News

Welcome to End Point’s blog

Ongoing observations by End Point people

Monitoring with Purpose

If you work on Internet systems all day like we do, there's a good chance you use some sort of monitoring software. Almost every business knows they need monitoring. If you're a small company or organization, you probably started out with something free like Nagios. Or maybe you're a really small company and prefer to outsource your alerts to a web service like Pingdom. Either way, you understand that it's important to know when your websites and mailservers are down. But do you monitor with purpose?

All too often I encounter installations where the Systems Administrator has spent countless hours setting up their checks, making sure their thresholds and notifications work as designed, without really considering what their response might be in the face of disaster (or an inconvenient page at 3am).

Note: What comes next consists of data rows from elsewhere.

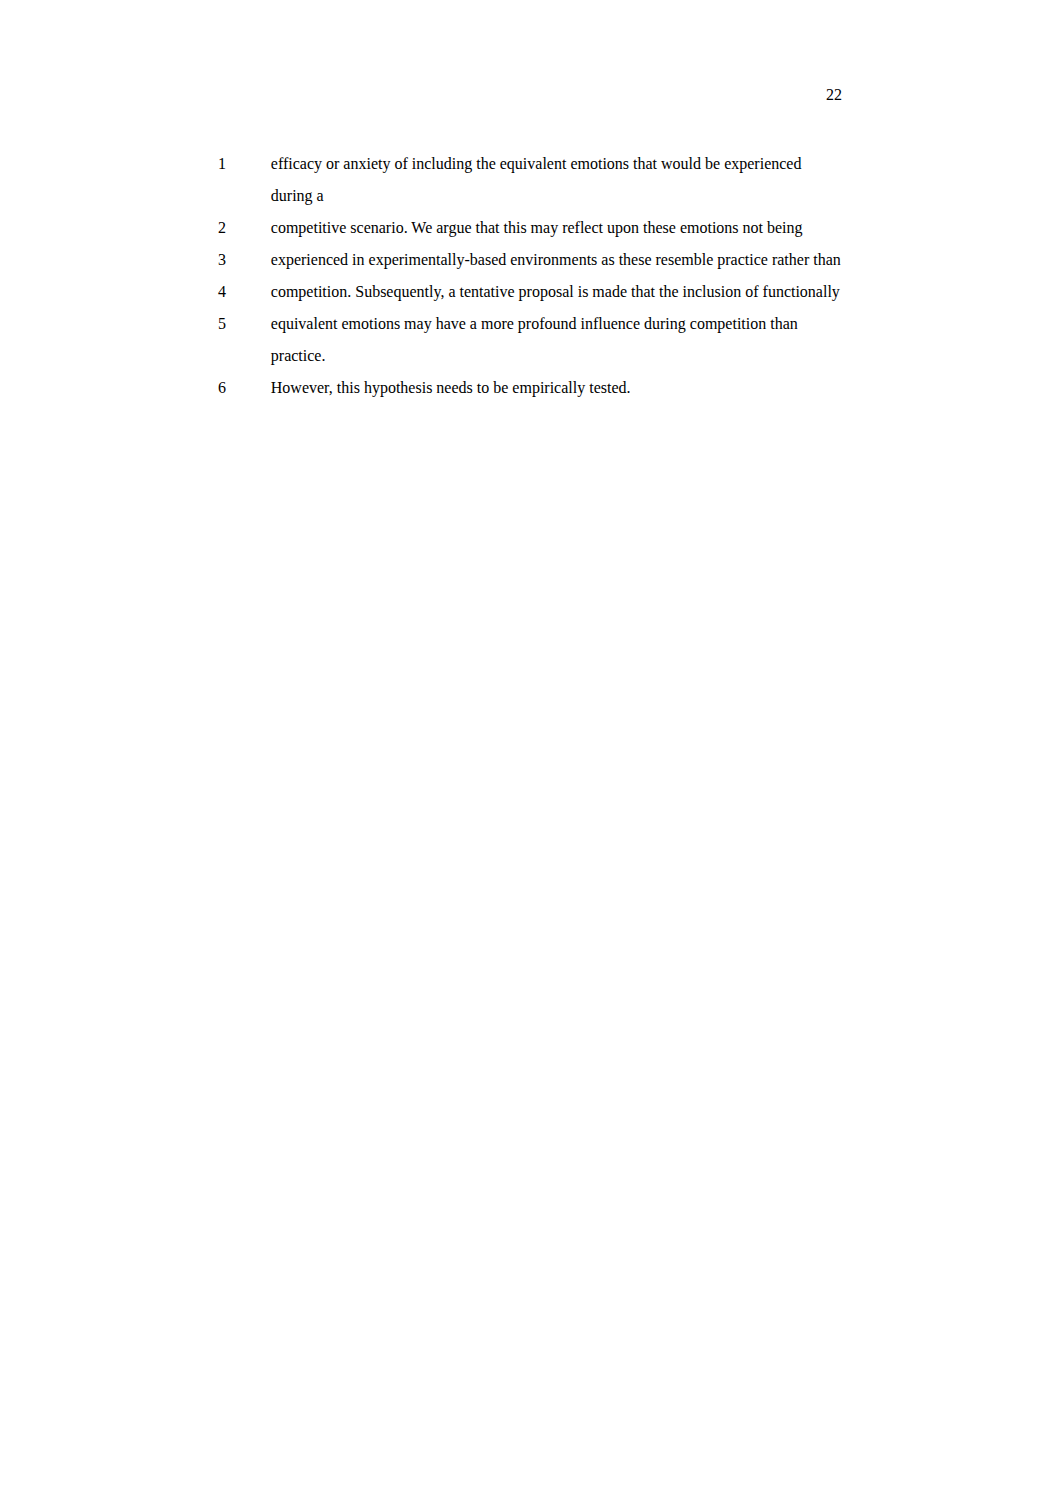22
efficacy or anxiety of including the equivalent emotions that would be experienced during a
competitive scenario. We argue that this may reflect upon these emotions not being
experienced in experimentally-based environments as these resemble practice rather than
competition. Subsequently, a tentative proposal is made that the inclusion of functionally
equivalent emotions may have a more profound influence during competition than practice.
However, this hypothesis needs to be empirically tested.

Operations folk have been trained to make sure their systems are pingable, their CPU temperature is running cool and the system load is at a reasonable level. But what do you do when that alert comes in because the website load is running at 10 for the last 15 minutes? Is that bad? How can you be certain?

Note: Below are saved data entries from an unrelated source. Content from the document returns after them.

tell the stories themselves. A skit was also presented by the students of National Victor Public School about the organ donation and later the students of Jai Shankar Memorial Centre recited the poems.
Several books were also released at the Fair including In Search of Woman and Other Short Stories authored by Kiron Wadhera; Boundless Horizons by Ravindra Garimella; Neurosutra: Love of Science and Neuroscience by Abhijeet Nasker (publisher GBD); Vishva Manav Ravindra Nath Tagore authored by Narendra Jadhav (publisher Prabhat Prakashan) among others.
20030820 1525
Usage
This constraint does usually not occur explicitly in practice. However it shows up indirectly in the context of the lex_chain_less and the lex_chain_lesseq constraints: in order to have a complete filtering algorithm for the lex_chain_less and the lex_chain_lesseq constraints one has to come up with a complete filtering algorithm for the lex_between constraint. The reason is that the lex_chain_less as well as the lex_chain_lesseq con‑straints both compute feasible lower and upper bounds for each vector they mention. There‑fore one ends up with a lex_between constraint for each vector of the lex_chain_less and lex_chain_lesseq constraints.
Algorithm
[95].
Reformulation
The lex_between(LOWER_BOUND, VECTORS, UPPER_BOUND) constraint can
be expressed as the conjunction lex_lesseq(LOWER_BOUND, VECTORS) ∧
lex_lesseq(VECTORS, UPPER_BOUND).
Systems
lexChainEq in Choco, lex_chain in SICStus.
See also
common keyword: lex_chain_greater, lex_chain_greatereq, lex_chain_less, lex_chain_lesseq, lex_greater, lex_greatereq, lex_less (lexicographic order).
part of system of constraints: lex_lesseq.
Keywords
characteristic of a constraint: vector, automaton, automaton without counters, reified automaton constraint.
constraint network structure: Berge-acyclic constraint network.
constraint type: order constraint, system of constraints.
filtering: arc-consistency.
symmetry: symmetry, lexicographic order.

The art of monitoring isn't simply reactive in nature. A good SysAdmin will understand that real monitoring takes an active presence. Talk to your DBAs, software engineers and architects. Learn how the various components of your system(s) interact and relate, both in good times and bad. Review your performance trends (graphs) to see how each metric evolves over time. Without understanding the functional scope of your systems, you can't expect to set meaningful thresholds on them.

Last but not least, every alert should be actionable. Getting paged because your application server is down is useless unless you have the proper remediation path documented and tested. Know what actions are needed, who should perform them, and what parties to escalate to in case the remediation fails. Focusing your energies on purposeful monitoring results in fewer false alarms, faster recovery from failures and regression, and an acute understanding of your entire application stack.

7 comments:

Christa Dixon said...

This is the most incredible blog post I have ever read. From now on, I am monitoring with PURPOSE! This is brilliant!!!

Jon Jensen said...

It's good to see Jason has such an enthusiastic following. :)

Anonymous said...

What the normal/large companies use for monitoring if pingdom/nagios just are for small/really small companies.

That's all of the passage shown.